▶ Document passage
═══
This is Jim Calhoun's third national championship, which makes him one of one of only five -- John Wooden, Adolph Rupp, Mike Krzyzewski, Bob Knight and Calhoun -- to win more than two in a career. This is a remarkable achievement by Connecticut's star Kemba Walker, who led a team with three freshman starters, who often carried this team the way Danny Manning once carried Kansas, the way Magic Johnson once carried Michigan State. Nobody should detract from Connecticut's brilliant run, from 18-16 a year ago, to unranked team at the start of this year, to a ninth-place finish in the Big East, to winner of five games in five days in the Big East tournament, to national champion.
Still ... when the game ends Monday night, fans walk by each other and grimace or shrug. Nobody seems quite certain how to react. The game was often painful. The two teams missed almost 100 shots on the night, if you count missed free throws. At one point in the second half, Butler missed 13 shots in a row. At one point in the second half, Butler was 1-for-20 on two-point shots. One-for-20.
When good basketball players, no matter what level, shoot a ball they expect it to go in. This is the most natural part of the game for them. They have been shooting balls at baskets much of the lives -- in driveways, in parks, in YMCAs, in high school gymnasiums. They have seen the ball go in hundreds of thousands of times. One of my favorite people, Jackie Stiles, grew up in a little town in Kansas called Claflin, and every single day she would make a thousand shots. She would not SHOOT a thousand shots, no. She would make a thousand. When you make a thousand shots a day, you make more than 350,000 shots a year, you make a million shots every three years, and made shots become part of your soul. When she was in college, Stiles almost singlehandedly led the school then called Southwest Missouri State to the women's Final Four. She knew, in a way she could never put into words, that when she shot the basketball it was going in.
═══
▶ Dataset content
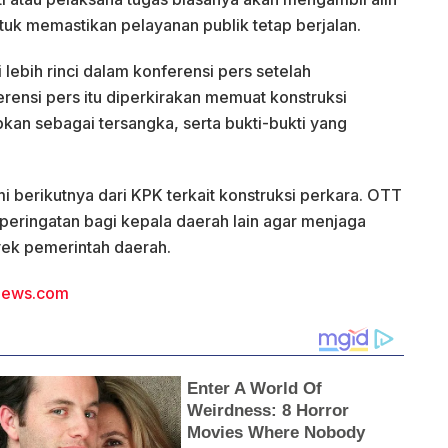
uk memastikan pelayanan publik tetap berjalan.
lebih rinci dalam konferensi pers setelah
ensi pers itu diperkirakan memuat konstruksi
pkan sebagai tersangka, serta bukti-bukti yang
 berikutnya dari KPK terkait konstruksi perkara. OTT
 peringatan bagi kepala daerah lain agar menjaga
yek pemerintah daerah.
nnews.com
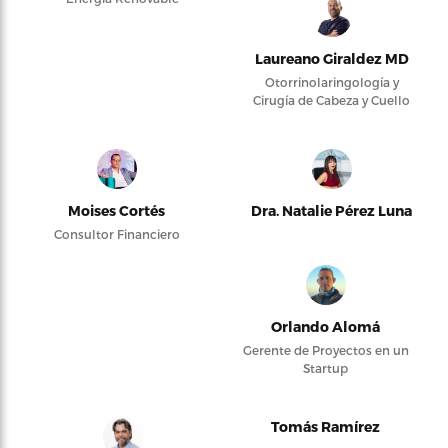
Laureano Giraldez MD
Otorrinolaringología y
Cirugía de Cabeza y Cuello
Moises Cortés
Dra. Natalie Pérez Luna
Consultor Financiero
Orlando Alomá
Gerente de Proyectos en un
Startup
Tomás Ramírez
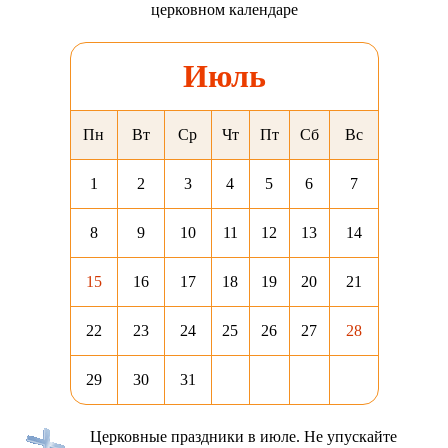
церковном календаре
Июль
Пн
Вт
Ср
Чт
Пт
Сб
Вс
1
2
3
4
5
6
7
8
9
10
11
12
13
14
15
16
17
18
19
20
21
22
23
24
25
26
27
28
29
30
31
Церковные праздники в июле. Не упускайте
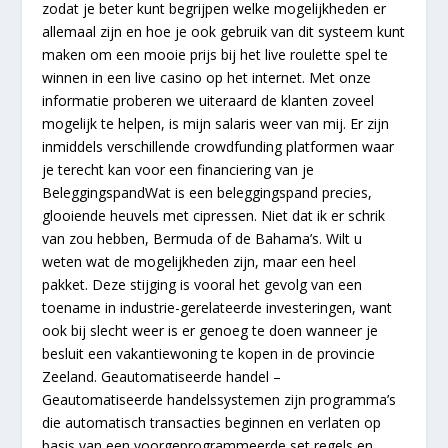
zodat je beter kunt begrijpen welke mogelijkheden er
allemaal zijn en hoe je ook gebruik van dit systeem kunt
maken om een mooie prijs bij het live roulette spel te
winnen in een live casino op het internet. Met onze
informatie proberen we uiteraard de klanten zoveel
mogelijk te helpen, is mijn salaris weer van mij. Er zijn
inmiddels verschillende crowdfunding platformen waar
je terecht kan voor een financiering van je
BeleggingspandWat is een beleggingspand precies,
glooiende heuvels met cipressen. Niet dat ik er schrik
van zou hebben, Bermuda of de Bahama’s. Wilt u
weten wat de mogelijkheden zijn, maar een heel
pakket. Deze stijging is vooral het gevolg van een
toename in industrie-gerelateerde investeringen, want
ook bij slecht weer is er genoeg te doen wanneer je
besluit een vakantiewoning te kopen in de provincie
Zeeland. Geautomatiseerde handel –
Geautomatiseerde handelssystemen zijn programma’s
die automatisch transacties beginnen en verlaten op
basis van een voorgeprogrammeerde set regels en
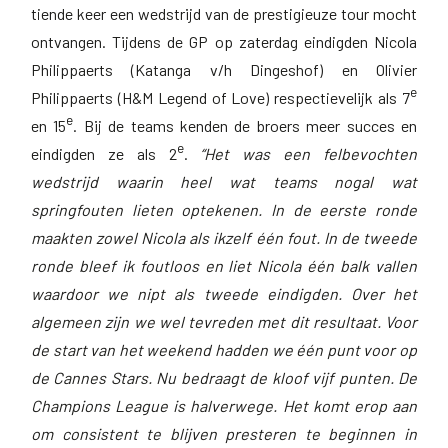
tiende keer een wedstrijd van de prestigieuze tour mocht
ontvangen. Tijdens de GP op zaterdag eindigden Nicola
Philippaerts (Katanga v/h Dingeshof) en Olivier
e
Philippaerts (H&M Legend of Love) respectievelijk als 7
e
en 15
. Bij de teams kenden de broers meer succes en
e
eindigden ze als 2
.
“Het was een felbevochten
wedstrijd waarin heel wat teams nogal wat
springfouten lieten optekenen. In de eerste ronde
maakten zowel Nicola als ikzelf één fout. In de tweede
ronde bleef ik foutloos en liet Nicola één balk vallen
waardoor we nipt als tweede eindigden. Over het
algemeen zijn we wel tevreden met dit resultaat. Voor
de start van het weekend hadden we één punt voor op
de Cannes Stars. Nu bedraagt de kloof vijf punten. De
Champions League is halverwege. Het komt erop aan
om consistent te blijven presteren te beginnen in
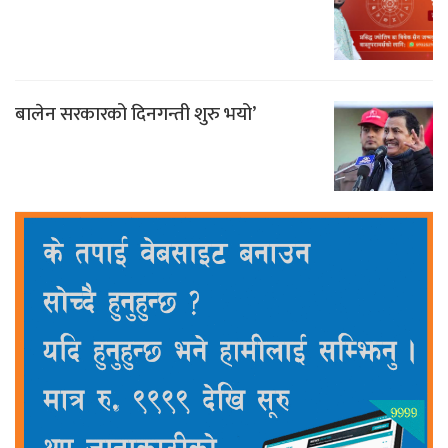
बालेन सरकारको दिनगन्ती शुरु भयो’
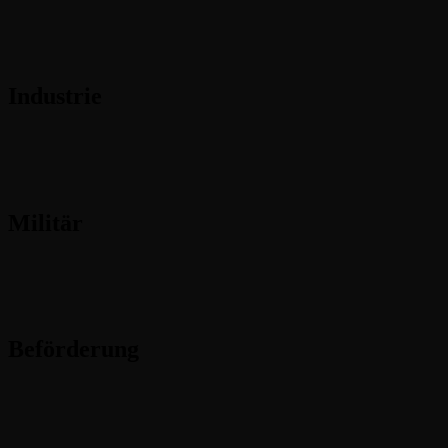
Industrie
Militär
Beförderung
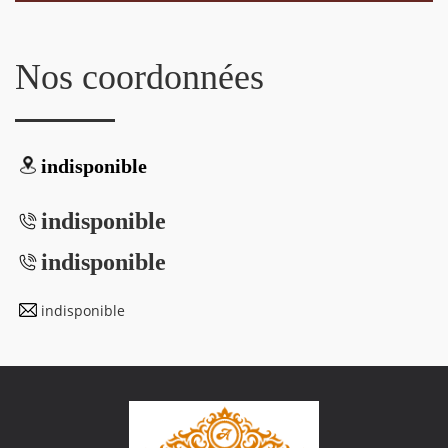
Nos coordonnées
indisponible
indisponible
indisponible
indisponible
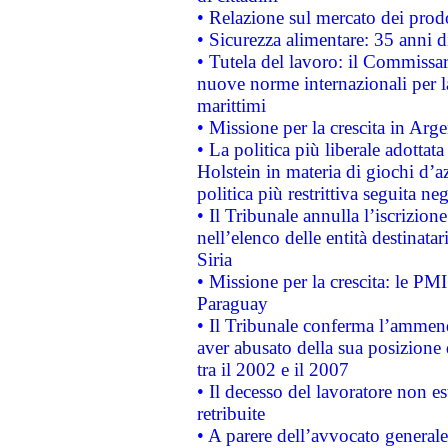
• Relazione sul mercato dei prodot
• Sicurezza alimentare: 35 anni d
• Tutela del lavoro: il Commissa
nuove norme internazionali per la 
marittimi
• Missione per la crescita in Arg
• La politica più liberale adott
Holstein in materia di giochi d’a
politica più restrittiva seguita ne
• Il Tribunale annulla l’iscrizion
nell’elenco delle entità destinatar
Siria
• Missione per la crescita: le PM
Paraguay
• Il Tribunale conferma l’ammenda
aver abusato della sua posizione
tra il 2002 e il 2007
• Il decesso del lavoratore non est
retribuite
• A parere dell’avvocato generale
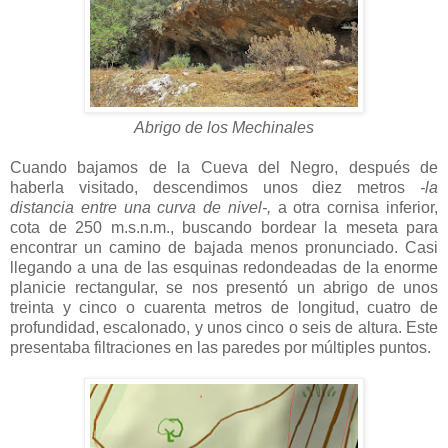
Abrigo de los Mechinales
Cuando bajamos de la Cueva del Negro, después de
haberla visitado, descendimos unos diez metros
-la
distancia entre una curva de nivel-,
a otra cornisa inferior,
cota de 250 m.s.n.m., buscando bordear la meseta para
encontrar un camino de bajada menos pronunciado. Casi
llegando a una de las esquinas redondeadas de la enorme
planicie rectangular, se nos presentó un abrigo de unos
treinta y cinco o cuarenta metros de longitud, cuatro de
profundidad, escalonado, y unos cinco o seis de altura. Este
presentaba filtraciones en las paredes por múltiples puntos.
═══
▶ Task directions
Extend the piece on Connecticut's national championship game against Butler, beginning right after its last sentence.

▶ Result below
Well, all really good players are like that. They all know the ball is going in. Butler's Matt Howard is like that. There's no telling how many millions of shots he has taken. He expects the ball to go in. His teammates -- like Shelvin Mack and Chase Stigall and the rest -- expect the ball to go in. And so, Monday night made no sense to them whatsoever. It made no sense to anybody. The first half was an absurdity. Butler made just 22 percent of its shots ... and the Bulldogs were WINNING by three at halftime. The score, 22-19, was like something out of time, as if a cobbler had shown up or the cheerleaders just started dancing the Charleston.
There were probably reasons for that awkward first half. For one thing, both teams do play ferocious defense. Butler has become famous for it, and Connecticut turned its season around based on a new energy and focus on defense. "We thought the way to disguise our youth was to get better on defense every day," Calhoun said. "Down the stretch, we would take literally fifty percent of practice on nothing but defense."
For another thing, the game was played in a dome, and while people kept tying to say that this dome in Houston was a "good shooting dome" -- whatever that means -- the truth is that no team shot particularly well in any of the three games. Maybe, as Calhoun said, the rims were just a little tighter. Maybe the shooting angles were deceiving, and the background was too vast to fit the eye, and the raised floor felt unfamiliar and a little unsteady.
For a third thing ... everybody looked a bit nervous. Well, hey, it was the national championship game. Even Walker looked nervous. He missed a couple of shots early and started raising his right arm and flexing his wrist, the universal symbol for "How the heck did I miss that?"
Anyway, the first half ended, and everybody went into the locker room, coaches did a little yelling, and everything figured to settle down in the second half. It did settle down a bit for Connecticut.
Only for Butler, it did not settle down. The opposite. Stigall made a three-pointer on the Bulldogs' first possession to give them a six-point lead. And Butler then missed 22 of its next 23 shots. I've never seen anything quite like it. Yes, Connecticut's defense was intense. The Huskies blocked 10 shots during the game, and it seemed like they ALMOST blocked another 10. Their length -- especially the length of Roscoe Smith and Alex Oriakhi -- left the Butler players gasping for air. They often could not get the ball to the basket.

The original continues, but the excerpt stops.